Business Card

posted Jun 9, 2013, 9:26 AM by Tia Karelson   [ updated Jun 9, 2013, 9:27 AM ]
June 9, 2013

What would it mean to you if someone held onto your business card for more than thirty years?

I recently saw a family friend for the first time in decades. This fifty-year old man made a point of sharing that he became an electrical engineer largely due to the influence of my father. He still has my father’s business card. My father conveyed his passion for the field, and took the time to explain to a teen-age boy what engineers do.

A few years ago, I ran into this friend’s brother at a party. He shared the same story.

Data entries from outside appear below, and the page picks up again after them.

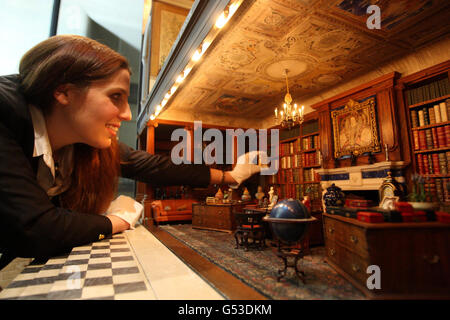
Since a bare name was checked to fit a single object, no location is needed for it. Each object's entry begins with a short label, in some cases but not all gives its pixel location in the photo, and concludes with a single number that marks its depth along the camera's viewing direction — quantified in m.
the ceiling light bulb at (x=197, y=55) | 2.72
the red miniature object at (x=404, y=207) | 1.26
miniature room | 1.18
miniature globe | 1.21
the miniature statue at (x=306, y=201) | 2.14
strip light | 2.08
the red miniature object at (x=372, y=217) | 1.25
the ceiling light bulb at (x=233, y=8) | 2.01
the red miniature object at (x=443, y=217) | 1.19
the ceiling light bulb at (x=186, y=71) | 3.12
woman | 0.92
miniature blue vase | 1.96
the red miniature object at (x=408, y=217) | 1.23
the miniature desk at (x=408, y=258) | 1.13
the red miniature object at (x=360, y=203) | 1.54
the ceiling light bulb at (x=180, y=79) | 3.30
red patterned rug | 1.21
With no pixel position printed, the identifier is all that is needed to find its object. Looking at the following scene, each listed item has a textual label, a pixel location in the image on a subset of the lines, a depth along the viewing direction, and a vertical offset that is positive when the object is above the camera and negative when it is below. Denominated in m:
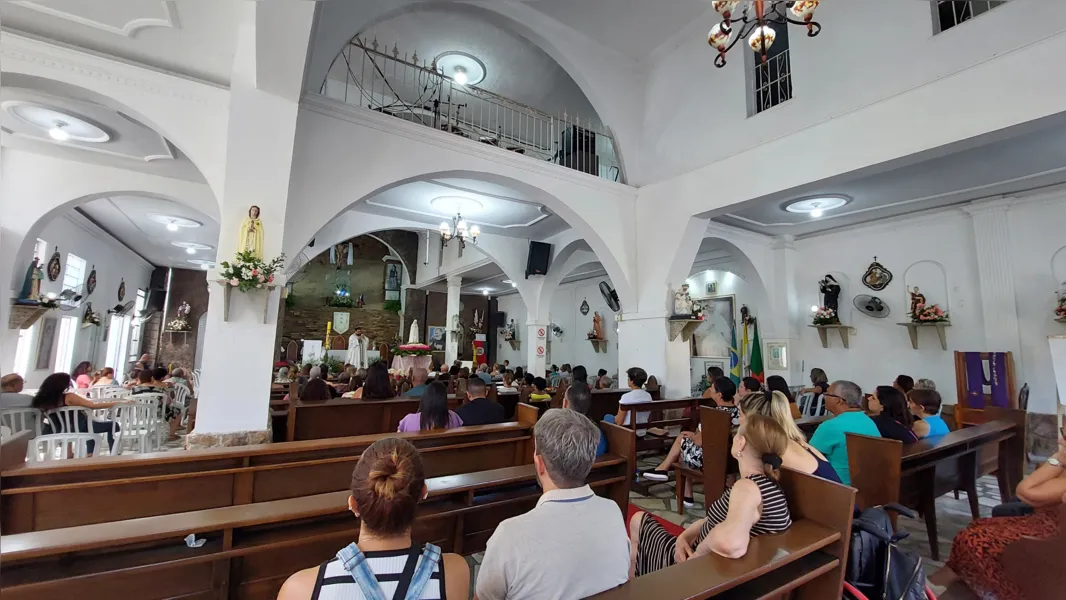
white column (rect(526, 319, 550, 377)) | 8.97 +0.05
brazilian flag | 8.73 -0.22
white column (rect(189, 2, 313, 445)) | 3.55 +1.03
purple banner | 5.55 -0.31
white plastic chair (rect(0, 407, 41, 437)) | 3.91 -0.63
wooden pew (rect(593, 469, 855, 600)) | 1.43 -0.70
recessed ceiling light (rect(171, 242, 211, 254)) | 9.34 +2.01
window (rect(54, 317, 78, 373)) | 7.36 +0.00
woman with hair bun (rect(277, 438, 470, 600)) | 1.22 -0.55
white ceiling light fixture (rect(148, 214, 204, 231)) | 7.46 +2.01
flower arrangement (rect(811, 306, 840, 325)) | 7.16 +0.54
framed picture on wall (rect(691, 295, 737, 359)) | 9.12 +0.44
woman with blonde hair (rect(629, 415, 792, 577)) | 1.71 -0.62
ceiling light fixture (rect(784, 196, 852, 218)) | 6.19 +1.98
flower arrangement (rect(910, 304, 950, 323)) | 6.13 +0.53
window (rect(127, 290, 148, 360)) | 11.25 +0.57
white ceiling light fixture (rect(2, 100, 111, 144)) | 4.15 +2.06
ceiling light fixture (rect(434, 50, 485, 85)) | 6.42 +3.95
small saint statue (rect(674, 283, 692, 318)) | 5.98 +0.62
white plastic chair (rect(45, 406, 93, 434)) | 4.29 -0.68
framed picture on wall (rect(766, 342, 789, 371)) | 7.63 -0.06
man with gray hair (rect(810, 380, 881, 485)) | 3.13 -0.54
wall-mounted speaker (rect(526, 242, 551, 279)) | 8.48 +1.65
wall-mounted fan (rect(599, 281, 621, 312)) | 10.94 +1.27
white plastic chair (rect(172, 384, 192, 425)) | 6.68 -0.73
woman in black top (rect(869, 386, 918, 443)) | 3.28 -0.45
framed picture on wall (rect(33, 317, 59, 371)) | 6.69 +0.01
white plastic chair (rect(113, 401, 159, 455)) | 4.69 -0.80
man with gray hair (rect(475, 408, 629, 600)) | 1.37 -0.57
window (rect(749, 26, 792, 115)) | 5.25 +3.12
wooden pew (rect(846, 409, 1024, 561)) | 2.85 -0.76
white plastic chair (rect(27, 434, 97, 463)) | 3.50 -0.78
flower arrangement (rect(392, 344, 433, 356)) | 9.03 -0.02
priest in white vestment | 12.02 -0.04
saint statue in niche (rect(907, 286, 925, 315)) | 6.32 +0.71
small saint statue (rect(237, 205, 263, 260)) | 3.60 +0.85
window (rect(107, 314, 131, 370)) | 9.73 +0.10
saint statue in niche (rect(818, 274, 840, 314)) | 7.29 +0.93
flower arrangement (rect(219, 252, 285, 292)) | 3.49 +0.55
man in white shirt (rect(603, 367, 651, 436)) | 4.42 -0.46
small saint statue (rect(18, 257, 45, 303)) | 5.43 +0.70
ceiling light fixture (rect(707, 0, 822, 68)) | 3.07 +2.25
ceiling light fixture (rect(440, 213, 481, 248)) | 6.61 +1.68
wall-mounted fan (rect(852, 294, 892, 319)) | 6.86 +0.70
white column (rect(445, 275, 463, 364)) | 10.81 +0.59
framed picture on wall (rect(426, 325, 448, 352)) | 14.99 +0.39
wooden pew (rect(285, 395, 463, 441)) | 4.27 -0.65
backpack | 1.82 -0.83
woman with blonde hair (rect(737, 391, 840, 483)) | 2.12 -0.40
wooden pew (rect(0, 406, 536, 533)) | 2.26 -0.72
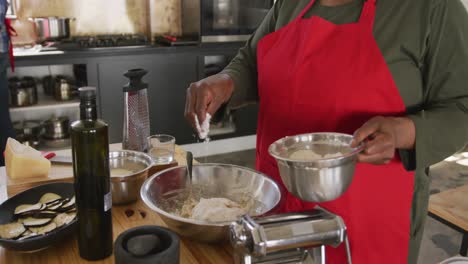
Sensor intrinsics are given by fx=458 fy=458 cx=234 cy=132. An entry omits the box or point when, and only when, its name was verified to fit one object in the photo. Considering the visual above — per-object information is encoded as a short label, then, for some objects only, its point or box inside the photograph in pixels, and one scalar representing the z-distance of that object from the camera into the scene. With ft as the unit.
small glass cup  4.52
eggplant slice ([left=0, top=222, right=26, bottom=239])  3.10
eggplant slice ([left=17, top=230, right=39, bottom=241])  3.07
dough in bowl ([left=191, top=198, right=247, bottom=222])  3.23
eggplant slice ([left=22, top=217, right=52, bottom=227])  3.23
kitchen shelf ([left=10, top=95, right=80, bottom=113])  10.71
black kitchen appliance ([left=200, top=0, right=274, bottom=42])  11.78
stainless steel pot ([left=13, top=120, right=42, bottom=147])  11.07
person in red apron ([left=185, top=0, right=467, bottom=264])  3.59
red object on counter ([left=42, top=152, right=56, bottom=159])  4.51
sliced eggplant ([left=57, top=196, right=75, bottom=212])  3.44
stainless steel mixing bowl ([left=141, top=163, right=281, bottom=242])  3.33
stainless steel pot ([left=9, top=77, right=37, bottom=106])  10.65
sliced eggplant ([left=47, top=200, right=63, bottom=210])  3.43
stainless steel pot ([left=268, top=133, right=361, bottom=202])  2.70
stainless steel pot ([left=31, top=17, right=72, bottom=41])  11.05
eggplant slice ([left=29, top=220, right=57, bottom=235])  3.16
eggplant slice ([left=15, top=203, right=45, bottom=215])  3.40
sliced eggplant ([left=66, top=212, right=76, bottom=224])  3.33
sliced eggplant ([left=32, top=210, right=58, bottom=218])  3.34
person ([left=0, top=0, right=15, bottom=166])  9.60
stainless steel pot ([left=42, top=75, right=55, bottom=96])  11.71
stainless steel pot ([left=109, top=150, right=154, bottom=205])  3.75
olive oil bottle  2.92
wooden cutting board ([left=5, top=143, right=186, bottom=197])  3.97
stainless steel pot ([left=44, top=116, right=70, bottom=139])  11.18
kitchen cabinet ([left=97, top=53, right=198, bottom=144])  11.01
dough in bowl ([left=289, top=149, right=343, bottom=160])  3.08
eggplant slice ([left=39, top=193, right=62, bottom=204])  3.61
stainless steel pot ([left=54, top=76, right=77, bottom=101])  11.24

I don’t know that he has a business card, but he opted for engineering, albeit software engineering, because of my father.

These stories resonate with me so much because it’s my dad, but especially because he passed away in 1983 at the age of 59. I had just turned 14. My own memories are cloudy, filled with random tidbits. Daddy was handsome, smart, witty, a tennis player, a skier, a fisherman, a neatnik, and quite stoic. He had high expectations. He got annoyed if my eyes looked up at the ceiling when he asked me a question. Now, I would explain that’s a natural function of the brain. It means a person is thinking. Oh, and daddy was an electrical engineer. He worked at FMC, and rode a bicycle at work because the plant was so large. That was the extent of my knowledge. Daddy is still daddy because he passed away before I could adequately resent him as teen-age girls must resent their fathers. He never turned into dad or father. He always stayed daddy.

When I was in the sixth grade, daddy tried to explain the concept of pi to me, but I wasn’t interested. As I kid, I wanted the quick, easy answer while he tried to explain concept and theory. In high school, once I hit the more difficult math and science courses, I felt his absence acutely not just emotionally but intellectually. I still wanted the quick answer, but now he was not there to provide short or lengthy answers. I took calculus pass/fail to preserve my GPA.   

There are very few people in my life who ever met daddy, so the connections that remain are quite special. I am happy to know that daddy liked being an engineer. He did not have the opportunity to attend college until he was in his thirties. A thing called WWII, and fleeing his homeland of Estonia, got in the way. Once he arrived in the United States, he made a deliberate choice to pursue an education, and was wise enough to understand what he wanted to do. It’s wonderful to know he inspired a few teen-age boys at the point in their lives when they were ready to listen, even if his own daughter didn’t care for his lectures.

If we do things right, we can remain an inspiration long after we’re gone. Who in your life will hang onto your business card for 30 years? Maybe you know. Maybe you haven’t met them yet.